Repeat each entry word for word. Leave any images out of the copy.

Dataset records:

BEGIN

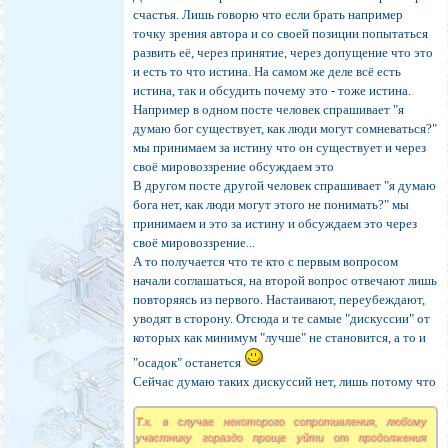
счастья. Лишь говорю что если брать например
точку зрения автора и со своей позиции попытаться
развить её, через принятие, через допущение что это
и есть то что истина. На самом же деле всё есть
истина, так и обсудить почему это - тоже истина.
Например в одном посте человек спрашивает "я
думаю бог существует, как люди могут сомневаться?"
мы принимаем за истину что он существует и через
своё мировоззрение обсуждаем это
В другом посте другой человек спрашивает "я думаю
бога нет, как люди могут этого не понимать?" мы
принимаем и это за истину и обсуждаем это через
своё мировоззрение...
А то получается что те кто с первым вопросом
начали соглашаться, на второй вопрос отвечают лишь
повторяясь из первого. Настаивают, переубеждают,
уводят в сторону. Отсюда и те самые "дискуссии" от
которых как минимум "лучше" не становится, а то и
"осадок" останется
Сейчас думаю таких дискуссий нет, лишь потому что
Т.к. в случае некоторого сопротивления, любому
участнику гораздо проще уйти от продолжения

END

**Completed task:**
счастья. Лишь говорю что если брать например
точку зрения автора и со своей позиции попытаться
развить её, через принятие, через допущение что это
и есть то что истина. На самом же деле всё есть
истина, так и обсудить почему это - тоже истина.
Например в одном посте человек спрашивает "я
думаю бог существует, как люди могут сомневаться?"
мы принимаем за истину что он существует и через
своё мировоззрение обсуждаем это
В другом посте другой человек спрашивает "я думаю
бога нет, как люди могут этого не понимать?" мы
принимаем и это за истину и обсуждаем это через
своё мировоззрение...
А то получается что те кто с первым вопросом
начали соглашаться, на второй вопрос отвечают лишь
повторяясь из первого. Настаивают, переубеждают,
уводят в сторону. Отсюда и те самые "дискуссии" от
которых как минимум "лучше" не становится, а то и
"осадок" останется
Сейчас думаю таких дискуссий нет, лишь потому что
Т.к. в случае некоторого сопротивления, любому
участнику гораздо проще уйти от продолжения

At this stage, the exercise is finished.